EP53F-04:
Inverse Modeling Via Linearized Functional Minimization

Friday, 19 December 2014: 2:25 PM
David A Barajas-Solano, Pacific Northwest National Laboratory, Computational Mathematics, Richland, WA, United States, Brendt Wohlberg, Los Alamos National Laboratory, Theoretical Division, Los Alamos, NM, United States, Velimir V Vesselinov, LANL, Santa Fe, NM, United States and Daniel M Tartakovsky, University of California San Diego, La Jolla, CA, United States
Abstract:
We present a novel parameter estimation methodology for transient models of geophysical systems with uncertain, spatially distributed, heterogeneous and piece-wise continuous parameters.
The methodology employs a bayesian approach to propose an inverse modeling problem for the spatial configuration of the model parameters.
The likelihood of the configuration is formulated using sparse measurements of both model parameters and transient states.
We propose using total variation regularization (TV) as the prior reflecting the heterogeneous, piece-wise continuity assumption on the parameter distribution.
The maximum a posteriori (MAP) estimator of the parameter configuration is then computed by minimizing the negative bayesian log-posterior using a linearized functional minimization approach.
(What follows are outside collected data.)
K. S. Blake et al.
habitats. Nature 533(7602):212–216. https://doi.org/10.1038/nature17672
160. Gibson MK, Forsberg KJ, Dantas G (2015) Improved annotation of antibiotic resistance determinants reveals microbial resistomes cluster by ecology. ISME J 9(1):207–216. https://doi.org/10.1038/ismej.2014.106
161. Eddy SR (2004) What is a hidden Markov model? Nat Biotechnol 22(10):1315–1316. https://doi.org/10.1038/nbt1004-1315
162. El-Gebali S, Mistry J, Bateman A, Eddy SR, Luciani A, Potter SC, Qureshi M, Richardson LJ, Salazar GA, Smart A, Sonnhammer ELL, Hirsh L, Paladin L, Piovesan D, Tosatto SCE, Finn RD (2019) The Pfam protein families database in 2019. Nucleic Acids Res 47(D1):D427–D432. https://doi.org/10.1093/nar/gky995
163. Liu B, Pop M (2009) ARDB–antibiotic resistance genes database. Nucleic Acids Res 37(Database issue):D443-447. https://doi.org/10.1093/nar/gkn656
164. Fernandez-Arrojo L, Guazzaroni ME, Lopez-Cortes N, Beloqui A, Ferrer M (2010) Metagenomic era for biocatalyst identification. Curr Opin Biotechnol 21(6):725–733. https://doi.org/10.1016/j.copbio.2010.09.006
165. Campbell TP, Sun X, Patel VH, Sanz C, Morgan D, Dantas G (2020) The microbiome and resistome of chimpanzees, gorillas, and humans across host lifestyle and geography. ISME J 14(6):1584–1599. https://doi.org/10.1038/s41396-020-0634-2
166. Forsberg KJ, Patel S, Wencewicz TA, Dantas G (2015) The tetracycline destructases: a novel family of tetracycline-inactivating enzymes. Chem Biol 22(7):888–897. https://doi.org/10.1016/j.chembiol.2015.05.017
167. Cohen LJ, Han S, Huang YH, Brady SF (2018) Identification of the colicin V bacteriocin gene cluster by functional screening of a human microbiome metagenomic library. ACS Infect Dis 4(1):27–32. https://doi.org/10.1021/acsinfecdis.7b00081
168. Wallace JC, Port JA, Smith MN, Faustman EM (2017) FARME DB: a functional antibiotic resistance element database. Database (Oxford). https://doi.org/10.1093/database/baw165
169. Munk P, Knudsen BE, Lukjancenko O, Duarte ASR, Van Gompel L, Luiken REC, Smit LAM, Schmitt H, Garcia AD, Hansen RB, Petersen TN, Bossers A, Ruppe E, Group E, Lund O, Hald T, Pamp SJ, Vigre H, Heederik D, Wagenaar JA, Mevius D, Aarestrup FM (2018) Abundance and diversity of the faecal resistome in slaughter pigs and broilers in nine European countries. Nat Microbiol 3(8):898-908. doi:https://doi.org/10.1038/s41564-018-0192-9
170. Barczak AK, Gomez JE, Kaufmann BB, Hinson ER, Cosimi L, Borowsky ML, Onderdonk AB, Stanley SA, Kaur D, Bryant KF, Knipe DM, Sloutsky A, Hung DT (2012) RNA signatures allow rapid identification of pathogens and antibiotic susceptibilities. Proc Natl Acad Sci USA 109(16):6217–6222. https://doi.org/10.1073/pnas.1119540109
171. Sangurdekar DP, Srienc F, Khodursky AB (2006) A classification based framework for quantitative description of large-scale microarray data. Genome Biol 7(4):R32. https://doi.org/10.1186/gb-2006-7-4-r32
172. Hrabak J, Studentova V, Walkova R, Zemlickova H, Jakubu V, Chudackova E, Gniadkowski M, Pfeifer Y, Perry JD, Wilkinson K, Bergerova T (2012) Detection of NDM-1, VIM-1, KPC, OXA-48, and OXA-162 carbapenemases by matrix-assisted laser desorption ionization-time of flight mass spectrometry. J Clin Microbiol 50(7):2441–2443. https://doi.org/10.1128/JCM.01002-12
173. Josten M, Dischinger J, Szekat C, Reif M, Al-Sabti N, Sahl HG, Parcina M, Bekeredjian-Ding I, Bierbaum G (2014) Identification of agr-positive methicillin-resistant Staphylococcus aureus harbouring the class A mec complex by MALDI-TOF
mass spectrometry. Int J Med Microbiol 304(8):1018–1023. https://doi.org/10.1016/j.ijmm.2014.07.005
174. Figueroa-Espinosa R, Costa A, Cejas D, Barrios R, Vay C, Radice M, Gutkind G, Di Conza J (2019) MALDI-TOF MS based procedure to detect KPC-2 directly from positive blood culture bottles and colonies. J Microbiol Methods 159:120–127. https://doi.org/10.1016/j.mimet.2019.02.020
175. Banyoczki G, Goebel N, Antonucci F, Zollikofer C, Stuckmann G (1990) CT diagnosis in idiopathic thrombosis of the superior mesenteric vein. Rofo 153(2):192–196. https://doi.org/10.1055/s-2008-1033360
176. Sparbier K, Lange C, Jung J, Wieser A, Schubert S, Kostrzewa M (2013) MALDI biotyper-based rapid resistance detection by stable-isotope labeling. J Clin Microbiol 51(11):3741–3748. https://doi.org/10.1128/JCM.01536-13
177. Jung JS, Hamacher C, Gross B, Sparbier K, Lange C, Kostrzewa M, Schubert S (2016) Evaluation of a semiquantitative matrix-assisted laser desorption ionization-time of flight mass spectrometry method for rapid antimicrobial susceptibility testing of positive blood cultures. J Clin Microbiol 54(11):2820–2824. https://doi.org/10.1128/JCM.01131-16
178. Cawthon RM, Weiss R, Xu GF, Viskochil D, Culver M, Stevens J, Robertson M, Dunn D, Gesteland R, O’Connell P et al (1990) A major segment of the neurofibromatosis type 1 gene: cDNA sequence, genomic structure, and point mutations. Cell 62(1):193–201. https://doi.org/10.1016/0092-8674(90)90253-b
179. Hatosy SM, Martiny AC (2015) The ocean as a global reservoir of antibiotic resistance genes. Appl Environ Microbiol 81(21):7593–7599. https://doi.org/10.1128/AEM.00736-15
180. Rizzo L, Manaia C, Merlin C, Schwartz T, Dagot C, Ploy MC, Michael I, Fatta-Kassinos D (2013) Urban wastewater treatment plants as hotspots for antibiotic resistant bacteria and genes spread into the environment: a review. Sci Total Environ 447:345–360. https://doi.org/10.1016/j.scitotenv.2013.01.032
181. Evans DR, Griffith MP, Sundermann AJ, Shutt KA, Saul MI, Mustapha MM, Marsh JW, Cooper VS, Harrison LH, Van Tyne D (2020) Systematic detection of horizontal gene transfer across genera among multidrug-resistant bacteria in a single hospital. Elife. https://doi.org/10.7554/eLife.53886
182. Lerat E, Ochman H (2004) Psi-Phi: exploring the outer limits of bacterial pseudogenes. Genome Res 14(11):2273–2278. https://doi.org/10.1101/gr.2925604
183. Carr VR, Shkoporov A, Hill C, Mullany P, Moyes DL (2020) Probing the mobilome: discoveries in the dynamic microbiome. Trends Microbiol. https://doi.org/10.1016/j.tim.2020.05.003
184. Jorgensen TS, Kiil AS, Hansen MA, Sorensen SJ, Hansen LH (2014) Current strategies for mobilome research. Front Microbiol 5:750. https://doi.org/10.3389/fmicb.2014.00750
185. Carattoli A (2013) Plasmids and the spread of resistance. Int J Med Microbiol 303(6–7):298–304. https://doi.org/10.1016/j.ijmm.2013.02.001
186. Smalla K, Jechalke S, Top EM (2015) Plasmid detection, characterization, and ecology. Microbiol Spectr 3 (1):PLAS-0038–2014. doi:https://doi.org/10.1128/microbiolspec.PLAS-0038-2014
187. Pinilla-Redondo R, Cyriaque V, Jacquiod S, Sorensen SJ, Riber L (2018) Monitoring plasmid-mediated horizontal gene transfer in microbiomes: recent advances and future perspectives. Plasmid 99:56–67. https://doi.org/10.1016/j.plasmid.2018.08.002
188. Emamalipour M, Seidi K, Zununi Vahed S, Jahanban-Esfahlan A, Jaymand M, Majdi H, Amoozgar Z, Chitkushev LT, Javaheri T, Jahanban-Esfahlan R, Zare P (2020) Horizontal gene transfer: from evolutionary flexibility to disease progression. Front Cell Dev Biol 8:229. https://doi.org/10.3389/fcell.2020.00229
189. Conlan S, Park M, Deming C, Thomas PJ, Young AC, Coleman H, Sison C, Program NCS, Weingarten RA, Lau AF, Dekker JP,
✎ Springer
The computation of the MAP estimator is a large-dimensional nonlinear minimization problem with two sources of nonlinearity: (1) the TV operator, and (2) the nonlinear relation between states and parameters provided by the model's governing equations.
We propose a a hybrid linearized functional minimization (LFM) algorithm in two stages to efficiently treat both sources of nonlinearity.
The relation between states and parameters is linearized, resulting in a linear minimization sub-problem equipped with the TV operator; this sub-problem is then minimized using the Alternating Direction Method of Multipliers (ADMM).

The methodology is illustrated with a transient saturated groundwater flow application in a synthetic domain, stimulated by external point-wise loadings representing aquifer pumping, together with an array of discrete measurements of hydraulic conductivity and transient measurements of hydraulic head.
We show that our inversion strategy is able to recover the overall large-scale features of the parameter configuration, and that the reconstruction is improved by the addition of transient information of the state variable.